The feature list problem

Most founders who approach us arrive with a feature list. They've spent time thinking about what they want the product to do — what users can click, what the dashboard looks like, which integrations they need. They've thought carefully about the product experience.

What they haven't decided is how the product earns. What the conversion architecture looks like. Who exactly it's for and what problem it solves that's specific enough to build a business on.

This is not a criticism. It's the natural sequence of how product ideas develop. You imagine using the product before you imagine selling it. The problem is that the feature list conversation is premature — and building from a premature feature list is how you end up with a finished product that doesn't convert.

A product that does everything and earns nothing is a more expensive version of a prototype. The question isn't what it does. The question is who pays for it and why.

What the conversation should start with

Before we scope any build, we need to understand three things. Not as a formality. As the actual foundation everything else is built on.

Who is the paying customer?

Not the user. The paying customer. These are often the same person, but not always — and when they're different, the distinction changes every design decision. A product used by employees but purchased by their employer needs different conversion architecture than one where the user and buyer are the same person making the decision at midnight.

What's the specific problem it solves?

Not "it helps with productivity" or "it streamlines the process." What is the exact moment of friction in someone's day that this product removes? The more specific the answer, the more direct the marketing, the more focused the build, the faster the conversion. Ready Résumé A.I. solves one specific problem: a job seeker who undersells themselves on paper, needs a professionally written résumé, and can't afford $300 or a two-week wait for a traditional service.

How does it earn?

Subscription, one-time purchase, tiered service, usage-based, freemium — each model implies different conversion architecture, different onboarding, different retention concerns. You cannot design the product until you've decided this. You definitely cannot build it.

The AI trap most founders fall into

The current moment in AI creates a specific and expensive mistake: building a product where AI is the feature rather than the mechanism.

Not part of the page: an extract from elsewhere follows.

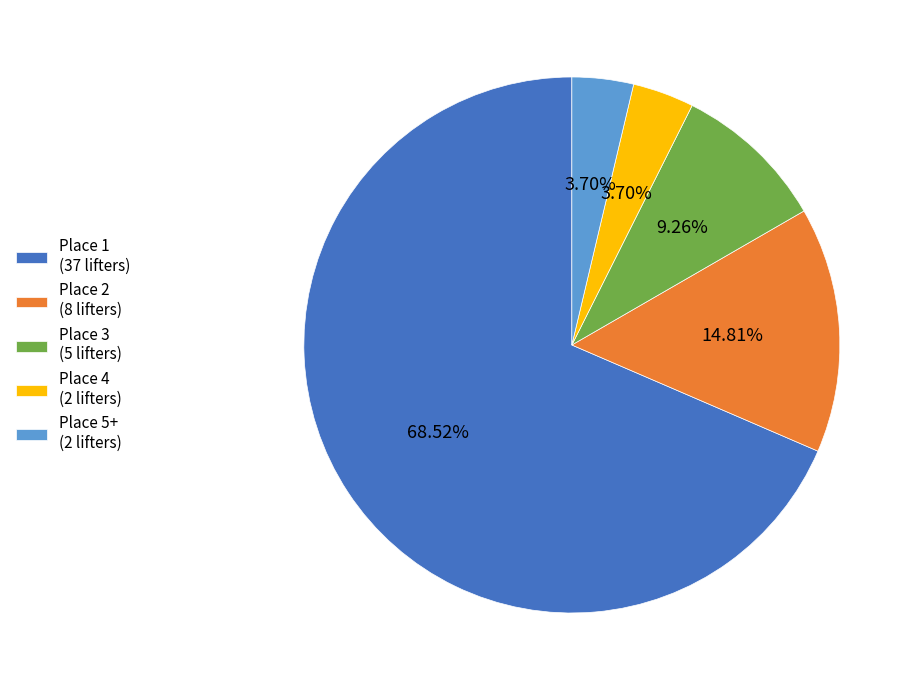

True or false: Place 1 accounts for 69% of the total.

True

"It uses AI to analyze your data" is not a value proposition. "It tells you which customers are about to churn before they do" is a value proposition that happens to use AI to deliver it. The distinction sounds subtle. The business outcomes are completely different.

Products built around the AI feature attract early-adopter curiosity but struggle to convert pragmatic buyers who want to know: what does it do for me, specifically, that I can't do now?

Feature-first framing
"AI-powered analytics platform"
"Uses machine learning to process your data"
"Smart document generation"
"AI assistant for your workflow"
Outcome-first framing
"Know which deals to prioritize this week"
"Cut document prep from 3 hours to 15 minutes"
"Résumés that get past ATS and into human hands"
"Stop doing the part of your job a computer should do"

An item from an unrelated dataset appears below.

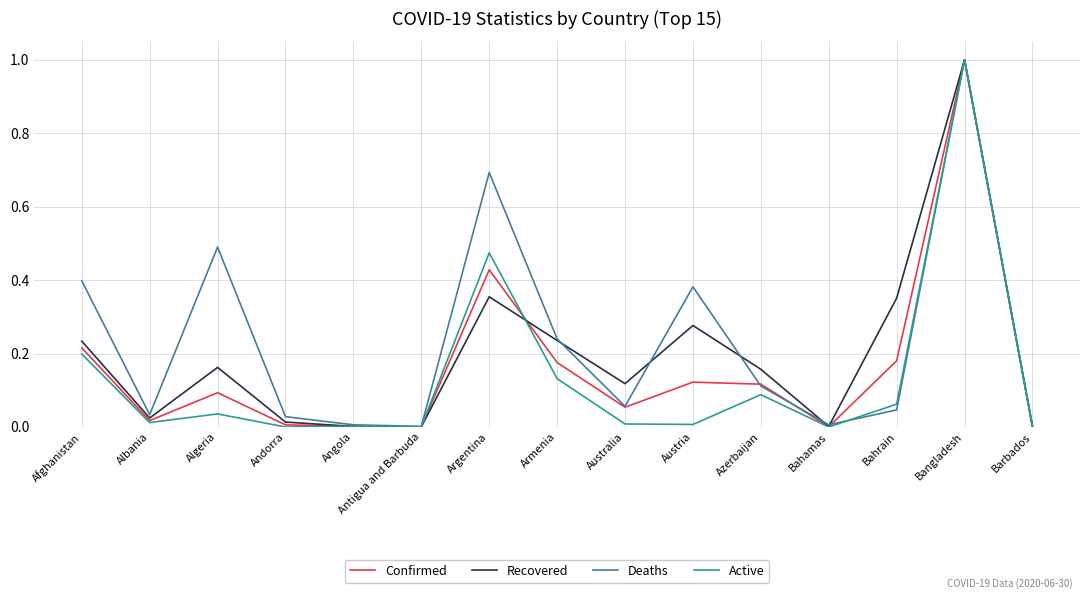

List the series in order of their overall mean, highest first.

Deaths, Recovered, Confirmed, Active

What a good studio relationship looks like

The clients who get the most from working with us are the ones who come in with a problem rather than a spec. Not "build me a dashboard with these six widgets" but "my users drop off at this step and I don't know why." Not "I need a website with these pages" but "I need something that closes deals when I send it to a prospect."

The spec is our job. Understanding the problem is a collaboration. If a client hands us a completed spec, we've been brought in as contractors, not as a studio. Contractors build what they're told. A studio builds what actually works.

What we need from you

What you get from us

The question worth asking before you build anything

If 100 people landed on the homepage of this product tomorrow, what percentage would immediately understand what it does, who it's for, and why they should care? If the honest answer is less than 80%, the product isn't ready to build yet — it's ready to clarify.

That clarity work — positioning, value proposition, target customer definition — is not design work and it's not development work. It's the work that makes everything else cheaper and faster by giving every decision a filter: does this serve the person we're building for?

The products that ship and earn are the ones where that question was answered before the first wireframe.